TASK STATEMENT
Of all the lines in the entries below, give again exactly those starting at the line containing "Yackandandah Masonic Hall – 4 kW of solar;" and ending at the line containing "We are particularly", both ends included, and no others.

ENTRIES PROVIDED
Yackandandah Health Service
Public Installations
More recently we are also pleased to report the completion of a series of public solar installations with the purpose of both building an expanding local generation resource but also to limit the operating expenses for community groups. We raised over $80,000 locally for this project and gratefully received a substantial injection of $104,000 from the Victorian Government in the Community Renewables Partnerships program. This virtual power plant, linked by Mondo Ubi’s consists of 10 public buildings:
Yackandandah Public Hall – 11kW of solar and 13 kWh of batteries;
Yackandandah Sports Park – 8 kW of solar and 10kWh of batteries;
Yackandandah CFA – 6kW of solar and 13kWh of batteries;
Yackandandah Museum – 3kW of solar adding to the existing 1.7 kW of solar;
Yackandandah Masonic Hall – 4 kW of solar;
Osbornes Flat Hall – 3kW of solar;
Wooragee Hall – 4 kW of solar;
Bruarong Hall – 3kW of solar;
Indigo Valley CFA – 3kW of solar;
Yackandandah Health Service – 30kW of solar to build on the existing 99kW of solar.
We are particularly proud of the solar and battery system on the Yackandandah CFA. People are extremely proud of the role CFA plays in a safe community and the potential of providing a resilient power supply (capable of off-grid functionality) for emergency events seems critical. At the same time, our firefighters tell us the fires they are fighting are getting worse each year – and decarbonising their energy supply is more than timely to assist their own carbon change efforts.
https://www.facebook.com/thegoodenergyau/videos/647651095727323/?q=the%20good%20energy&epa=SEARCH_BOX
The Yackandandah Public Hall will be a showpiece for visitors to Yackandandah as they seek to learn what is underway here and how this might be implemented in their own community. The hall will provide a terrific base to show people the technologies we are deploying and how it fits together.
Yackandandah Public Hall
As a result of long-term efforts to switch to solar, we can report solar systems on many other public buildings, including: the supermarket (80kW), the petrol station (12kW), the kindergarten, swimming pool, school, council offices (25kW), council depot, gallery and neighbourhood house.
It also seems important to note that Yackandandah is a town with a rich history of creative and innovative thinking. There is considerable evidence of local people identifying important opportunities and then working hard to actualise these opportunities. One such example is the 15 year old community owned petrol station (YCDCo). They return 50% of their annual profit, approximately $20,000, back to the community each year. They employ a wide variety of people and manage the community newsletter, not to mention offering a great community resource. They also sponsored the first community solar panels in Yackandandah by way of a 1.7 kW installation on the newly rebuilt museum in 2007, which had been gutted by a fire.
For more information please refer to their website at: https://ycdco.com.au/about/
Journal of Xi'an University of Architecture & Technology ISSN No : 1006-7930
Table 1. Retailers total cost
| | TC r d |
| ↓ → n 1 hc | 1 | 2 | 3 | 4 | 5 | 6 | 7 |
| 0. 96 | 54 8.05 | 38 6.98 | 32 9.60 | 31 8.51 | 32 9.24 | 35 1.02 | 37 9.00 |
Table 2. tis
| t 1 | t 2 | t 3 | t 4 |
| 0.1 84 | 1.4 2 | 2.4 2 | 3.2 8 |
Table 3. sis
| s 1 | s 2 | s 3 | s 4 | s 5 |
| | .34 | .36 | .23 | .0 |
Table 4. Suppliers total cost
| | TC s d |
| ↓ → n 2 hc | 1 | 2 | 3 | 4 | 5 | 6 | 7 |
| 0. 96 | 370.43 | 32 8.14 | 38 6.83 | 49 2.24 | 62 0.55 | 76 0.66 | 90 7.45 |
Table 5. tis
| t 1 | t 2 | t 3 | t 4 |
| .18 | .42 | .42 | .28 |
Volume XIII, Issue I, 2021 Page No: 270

EXPECTED ANSWER
Yackandandah Masonic Hall – 4 kW of solar;
Osbornes Flat Hall – 3kW of solar;
Wooragee Hall – 4 kW of solar;
Bruarong Hall – 3kW of solar;
Indigo Valley CFA – 3kW of solar;
Yackandandah Health Service – 30kW of solar to build on the existing 99kW of solar.
We are particularly proud of the solar and battery system on the Yackandandah CFA. People are extremely proud of the role CFA plays in a safe community and the potential of providing a resilient power supply (capable of off-grid functionality) for emergency events seems critical. At the same time, our firefighters tell us the fires they are fighting are getting worse each year – and decarbonising their energy supply is more than timely to assist their own carbon change efforts.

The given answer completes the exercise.